I'm not quite sure what you mean. — Ludwig V

The limitation on the modelling isn't generally known, although some discussion about it has been said.

Take for example economics: in the 1930's two later-to-become Nobel economists had a debate in an American economic journal where the other pointed out this basic problem in forecasting (if forecast itself effects the future). The other one simply attempted to refute this by stating there simply has to be a correct model, because there is an outcome. He just stated that perhaps in the future we will know how to do this model. Well, this didn't actually answer the question, but economics simply attends those kind of events where forecasting can work (mathematically).

And secondly, the result here isn't generally accepted or public knowledge. Just look at the references, videos or writings about LD. The usual idea is that since we have quantum physics, LD isn't happening because the physics isn't all Newtonian. But that's it.

I copied the abstract above (so hopefully the magazine won't sue me :yikes:). So, it's basically what we were talking about. If you look at how Turing made the argument in his Turings Machine, you would notice that it's also similar to this. And of course, Gödel's Incompleteness Theorem's are even more difficult.

Here's what in 2014 Josef Rukavicka wrote in The American Mathematical Monthly Volume 121, 2014 Issue 6, which goes total the same lines as we have discussed:

Rejection of Laplace’s Demon

In the 19th century, Laplace claimed that it might be possible to predict the future under the condition that the positions and speeds of all items in the universe at a certain moment were known [3]. The entity that is able to make such a prediction is often called Laplace’s demon. This topic has been extensively discussed and investigated (see, for example, Hawking’s lecture [1]).
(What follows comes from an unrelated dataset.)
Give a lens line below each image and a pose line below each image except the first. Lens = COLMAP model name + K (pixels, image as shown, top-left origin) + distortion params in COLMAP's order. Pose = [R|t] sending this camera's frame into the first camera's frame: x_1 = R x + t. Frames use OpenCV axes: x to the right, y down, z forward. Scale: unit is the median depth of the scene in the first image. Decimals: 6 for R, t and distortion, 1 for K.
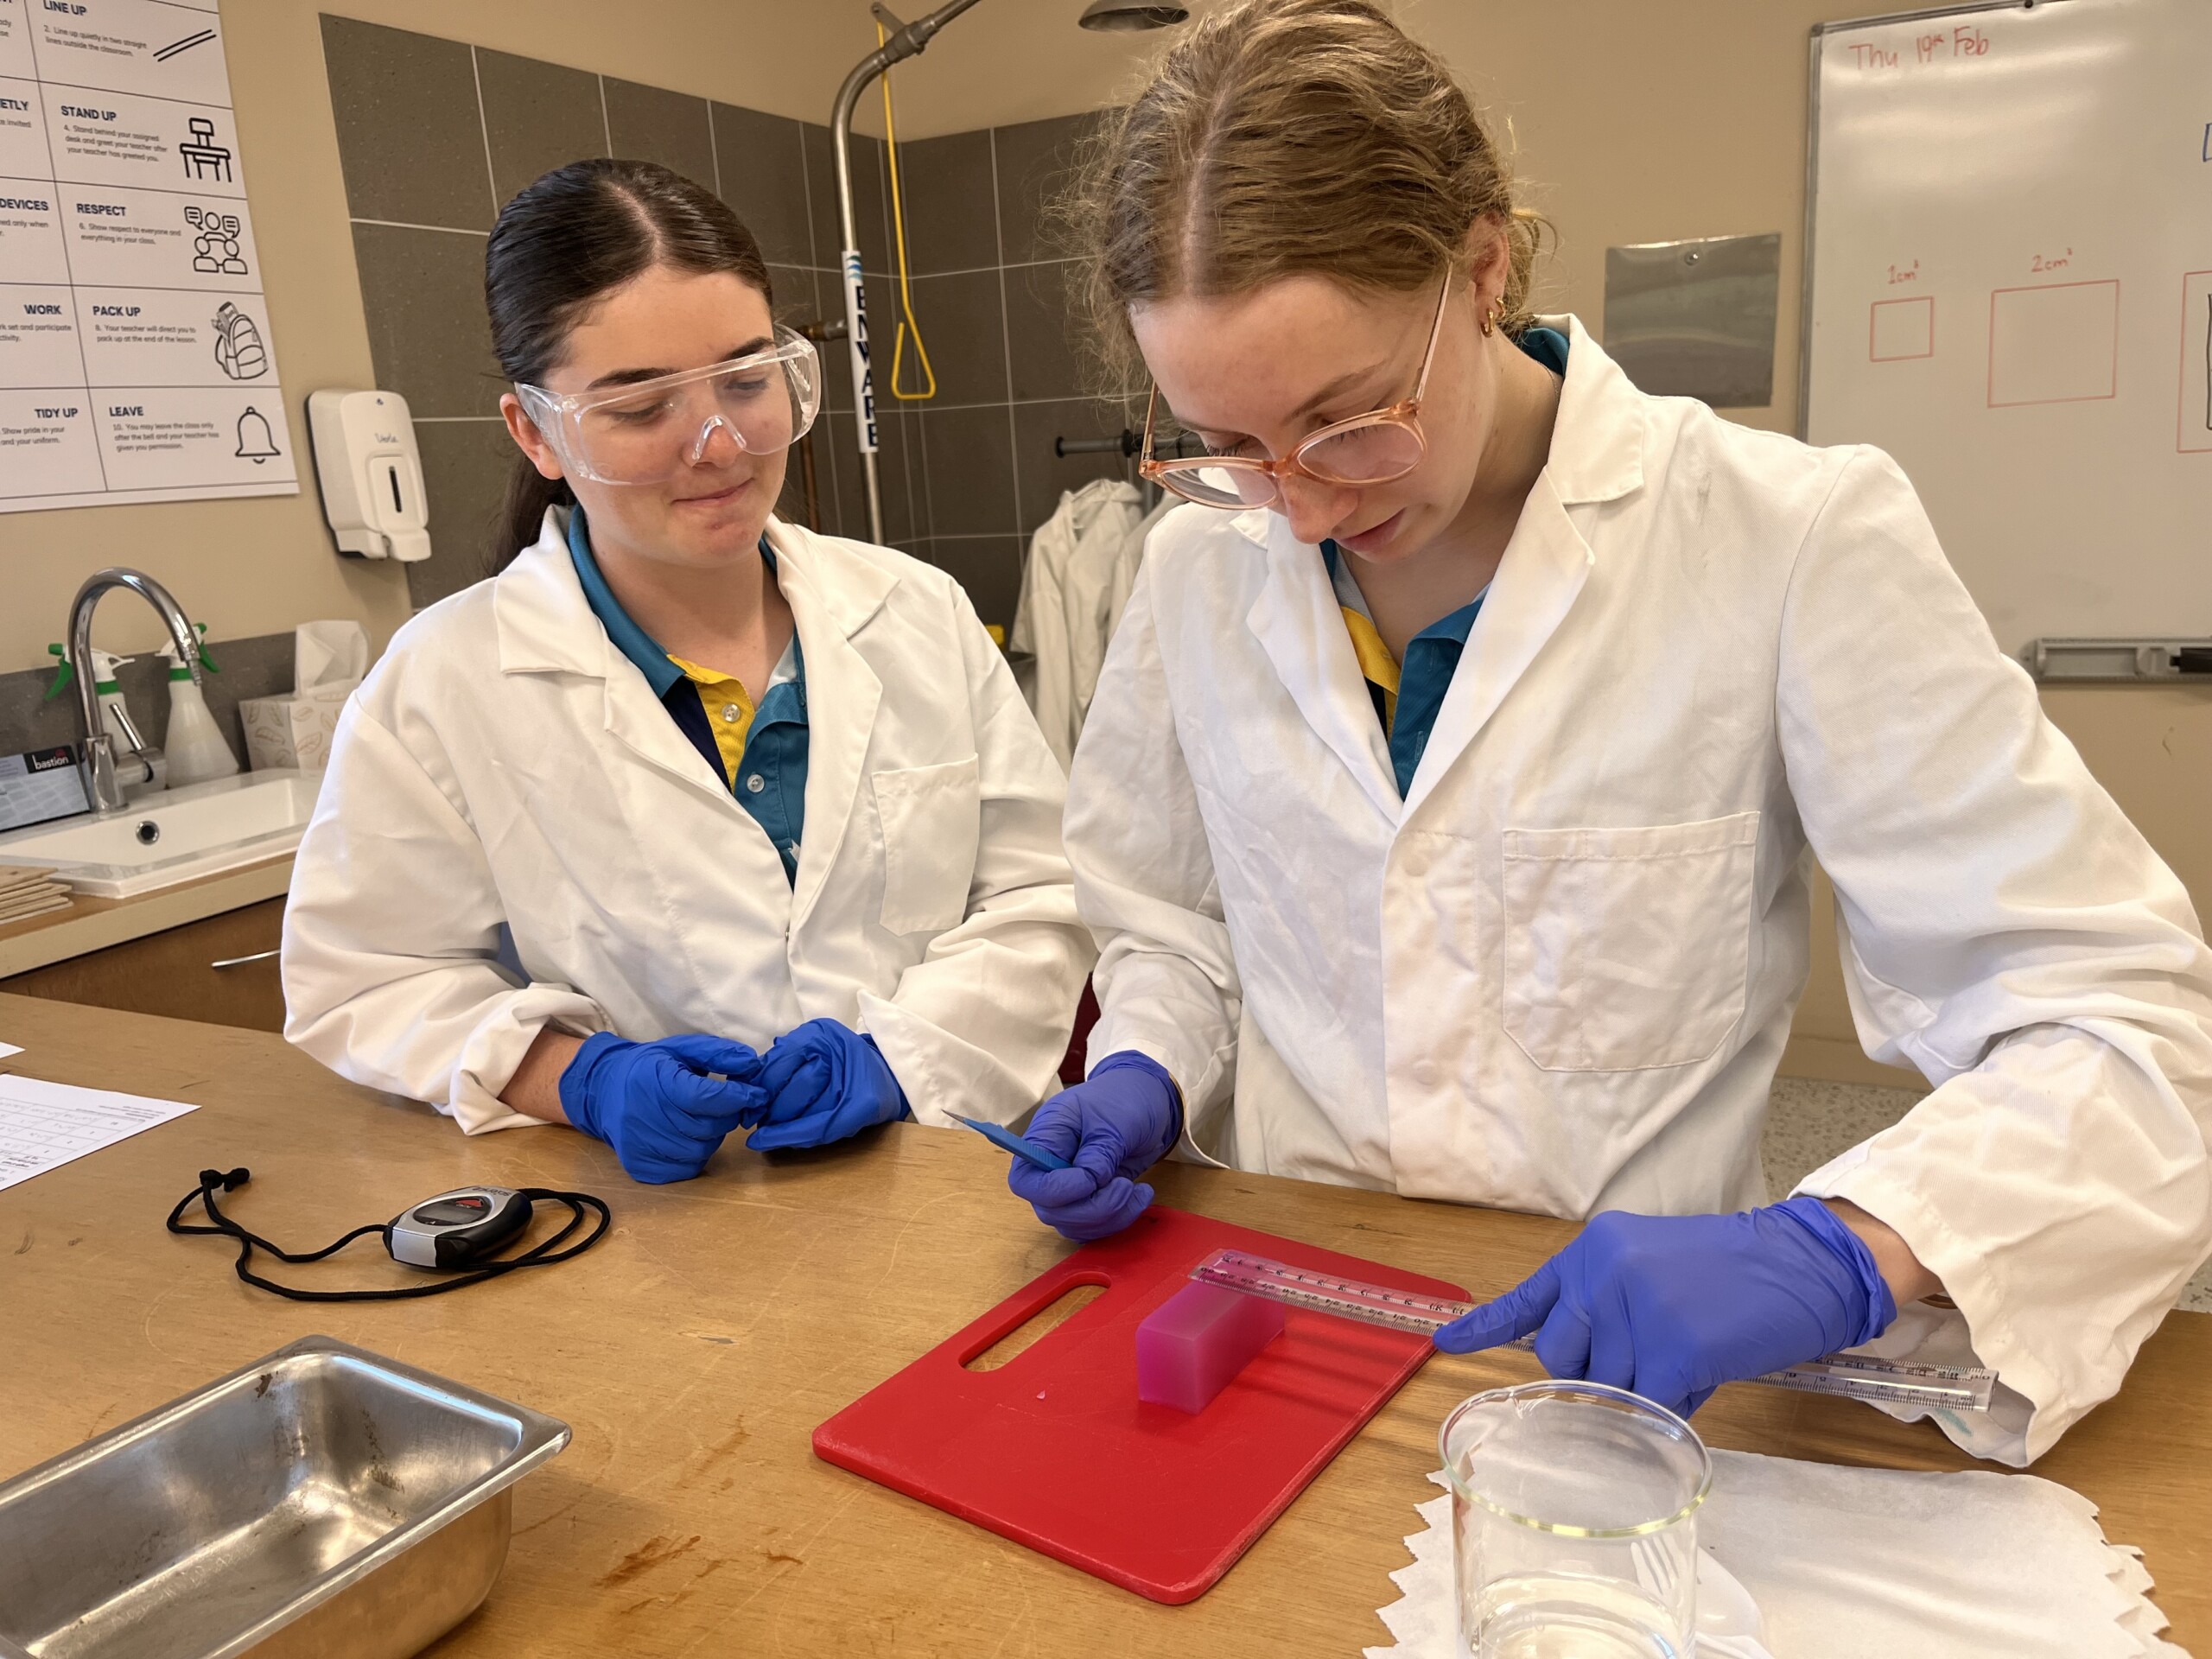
lens RADIAL K [[1742.3, 0, 1106.0], [0, 1742.3, 829.5], [0, 0, 1]] dist [0.072968, -0.089010]
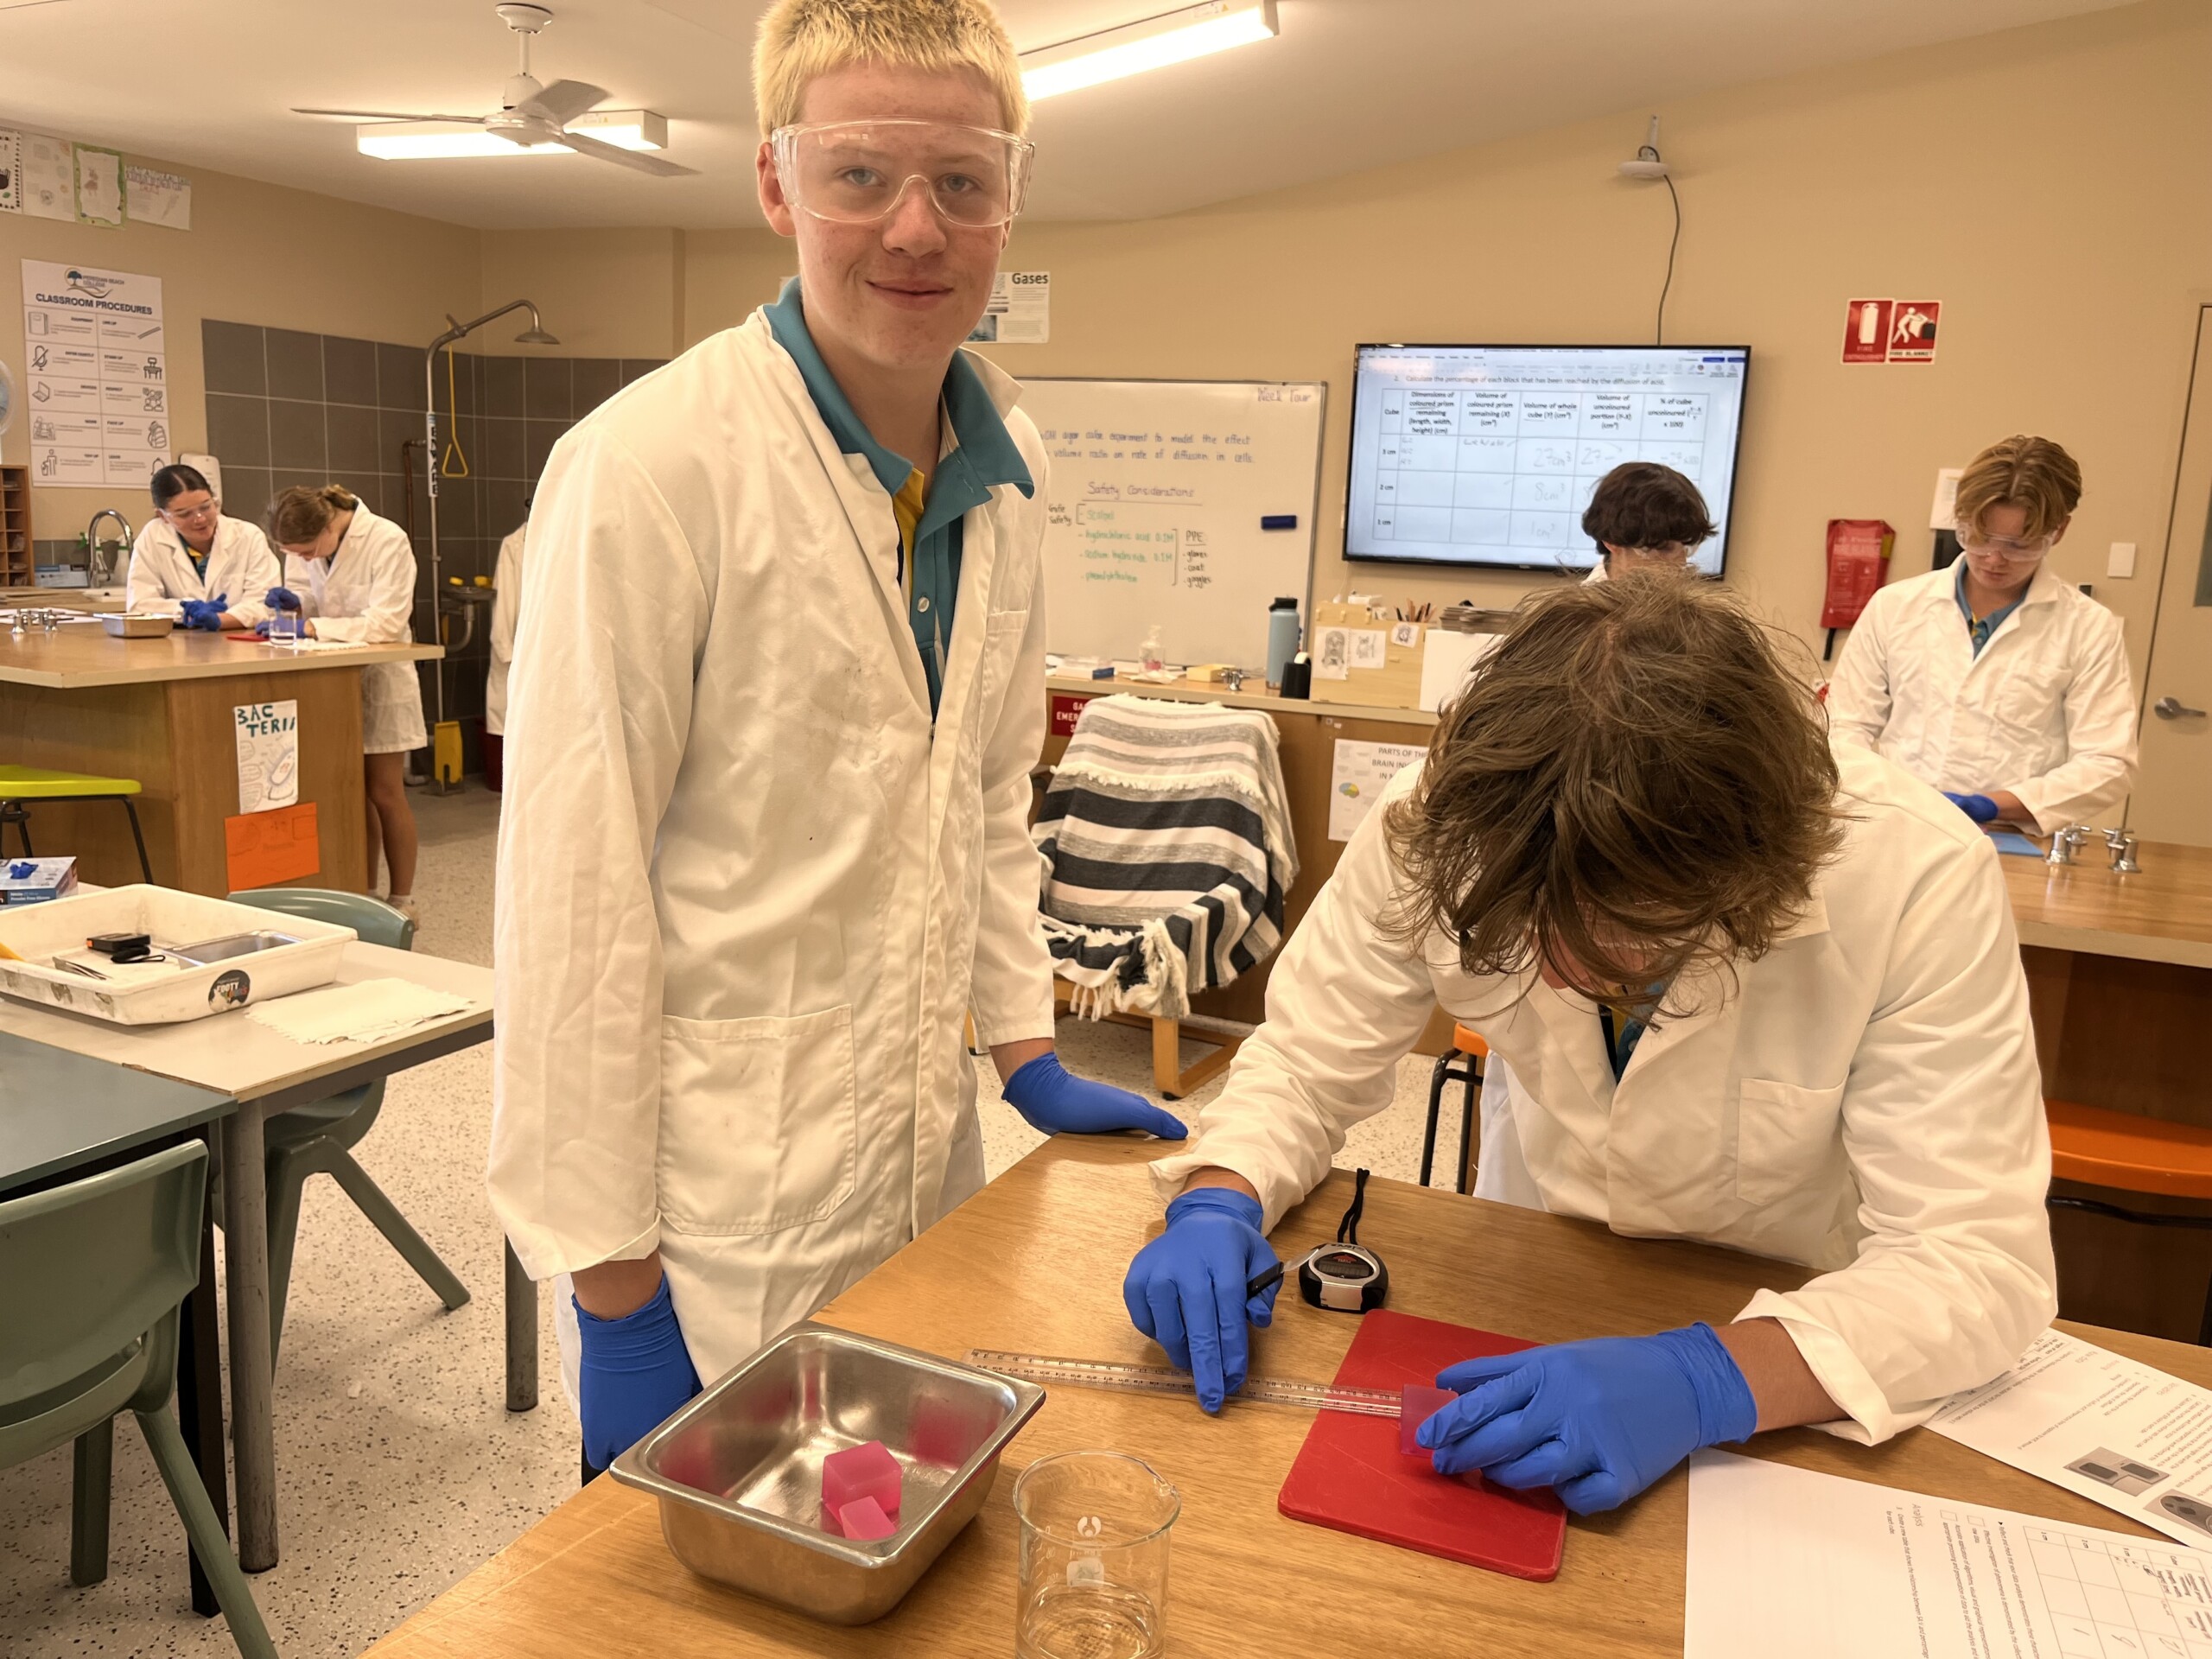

Recently, Wolpert [4] defined ”inference devices” and proved several theorems associated with them. One of the consequences of the theorems is that he disproved any possible existence of Laplace’s demon. The proof he used is based on Cantor’s diagonal argument. In this note, we present a much simpler proof using the Halting problem of a Turing machine [2]. Recall that the Halting problem can be stated as follows, ”Given the description of a Turing machine with some input string, in general, we cannot determine (predict) whether that Turing machine will halt. ”

We claim that if it is impossible to predict whether a Turing machine will halt, then it is impossible to predict the future. In other words, if we claim that we can predict the future, then we must be able to predict whether a Turing machine will halt. This result can be easily presented without any reference to Turing machines, or even to mathematics at all. Suppose that there is a device that can predict the future. Ask that device what you will do in the evening. Without loss of generality, consider that there are only two options: (1) watch TV or (2) listen to the radio. After the device gives a response, for example, (1) watch TV, you instead listen to the radio on purpose. The device would, therefore, be wrong. No matter what the devicesays, we are free to choose the other option. This implies that Laplace’s demon cannot exist.

It's the same thing we have been talking about here, and here's the catch:

I think it's too easy, too obvious when you stated as above (once people get it), and people don't understand how important the whole issue is. People will go just: "Huh? Well, Laplace's ancient history, anyway". The fact that this really is important in math doesn't come up. Or hasn't yet as do note that the timeline here: Wolpert made his papers 2000-2008 and Ruckavicka stated the simplified version in 2014.

Why I'm so obsessed about this (one could argue)?

The limitation is essential part of logic, yet it's not understood as to be so. And I think it actually defines a part of mathematics that hasn't been accurately describe: the non-computable. How does mathematics even have a field that is non-computable and the link of the non-computable to objectivity and subjectivity isn't made clear either.